[box cover]

Loser

The title says it all. Though Amy Heckerling's film about teen angst has a patina of cleverness, Loser ends up losing on all fronts. Jason Biggs — who first gained notice having carnal knowledge of a pastry in American Pie — plays Paul, a bumpkin from small-town USA. When Paul gets accepted to New York University, his Dad (Dan Aykroyd) proposes advice about making new friends by explaining that listening is the key. "Interested is interesting" is the best he can offer. That advice would be great if Paul were going to the local community college. But in New York, Paul's nice-guy personality just makes him a chump. As Paul tries to get along, his three roommates torture and abuse him (one goes so far as to inform him "Nobody likes you").
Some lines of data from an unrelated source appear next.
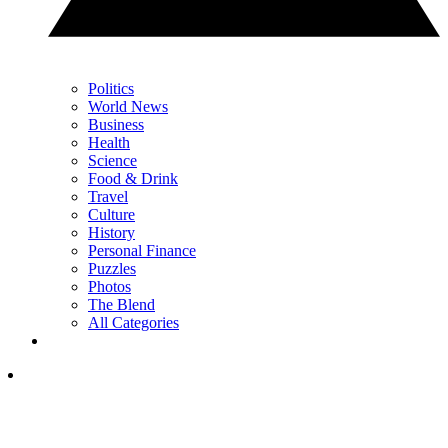
Politics
World News
Business
Health
Science
Food & Drink
Travel
Culture
History
Personal Finance
Puzzles
Photos
The Blend
All Categories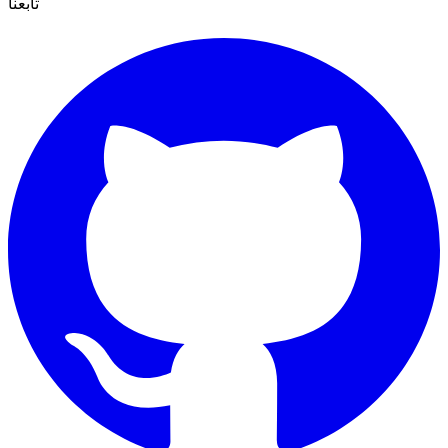
تابعنا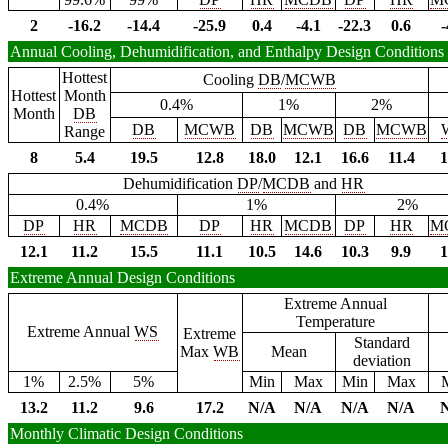
2
-16.2
-14.4
-25.9
0.4
-4.1
-22.3
0.6
-
Annual Cooling, Dehumidification, and Enthalpy Design Conditions
Hottest
Cooling
DB
/
MCWB
Hottest
Month
0.4%
1%
2%
Month
DB
DB
MCWB
DB
MCWB
DB
MCWB
Range
8
5.4
19.5
12.8
18.0
12.1
16.6
11.4
1
Dehumidification
DP
/
MCDB
and
HR
0.4%
1%
2%
DP
HR
MCDB
DP
HR
MCDB
DP
HR
M
12.1
11.2
15.5
11.1
10.5
14.6
10.3
9.9
1
Extreme Annual Design Conditions
Extreme Annual
Temperature
Extreme Annual
WS
Extreme
Standard
Max
WB
Mean
deviation
1%
2.5%
5%
Min
Max
Min
Max
13.2
11.2
9.6
17.2
N/A
N/A
N/A
N/A
Monthly Climatic Design Conditions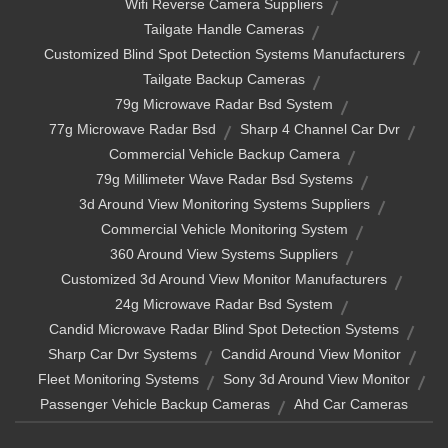
Wifi Reverse Camera Suppliers
Tailgate Handle Cameras
Customized Blind Spot Detection Systems Manufacturers
Tailgate Backup Cameras
79g Microwave Radar Bsd System
77g Microwave Radar Bsd
Sharp 4 Channel Car Dvr
Commercial Vehicle Backup Camera
79g Millimeter Wave Radar Bsd Systems
3d Around View Monitoring Systems Suppliers
Commercial Vehicle Monitoring System
360 Around View Systems Suppliers
Customized 3d Around View Monitor Manufacturers
24g Microwave Radar Bsd System
Candid Microwave Radar Blind Spot Detection Systems
Sharp Car Dvr Systems
Candid Around View Monitor
Fleet Monitoring Systems
Sony 3d Around View Monitor
Passenger Vehicle Backup Cameras
Ahd Car Cameras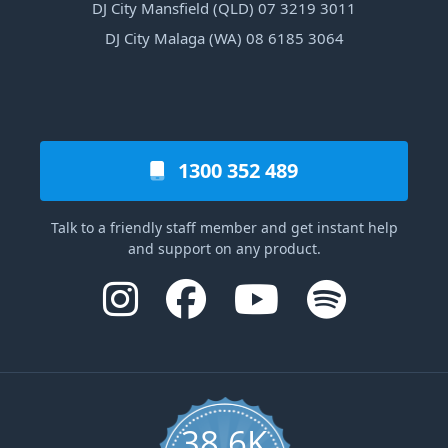
DJ City Mansfield (QLD) 07 3219 3011
DJ City Malaga (WA) 08 6185 3064
1300 352 489
Talk to a friendly staff member and get instant help
and support on any product.
38.6K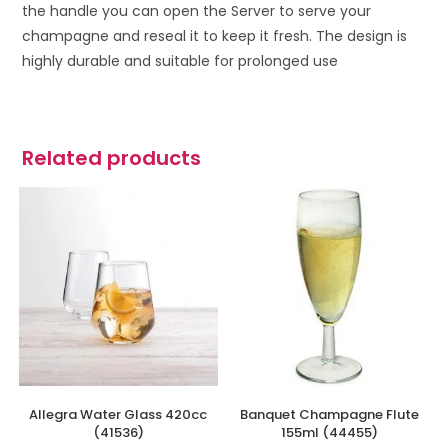
the handle you can open the Server to serve your
champagne and reseal it to keep it fresh. The design is
highly durable and suitable for prolonged use
Related products
Allegra Water Glass 420cc
Banquet Champagne Flute
(41536)
155ml (44455)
And as the roommates shun their studies, drink, party, and look for women, Paul studies hard and cleans up after them. Enter Dora (Mena Suvari, the beauty in American Beauty), a struggling college student who works in a strip joint to pay tuition. Paul encounters her in his literature class and immediately falls in love, but Dora is too busy having an affair with their sleazy professor (Greg Kinnear) to take much notice. It takes several obstacles and the majority of the film for Dora to see what Paul and the audience know from the start — that Paul and Dora are the ones who are meant to be together. Loser's romantic-comedy storyline is aptly acted, although there's nothing here that hasn't been seen before. It is the side stories within the film that are decidedly more disturbing, where drugging women, date-rape, and blackmailing are all used as comic elements. Taken in full, Loser is far less likable and believable than Heckerling's wonderful teen comedy Clueless — Paul may be from a small town, but with the availability of TV, movies, and the Internet, the lead character doesn't quite jive with modern America. Columbia TriStar's DVD offers both anamorphic (1.85:1) and full-screen transfers, with audio in DD 5.1 or Dolby 2.0 Surround. Extras include a "making-of" featurette/infomercial, talent files, the music video Teenage Dirtbag by alterna-rockers Wheatus, production notes, and theatrical trailers. Keep-case.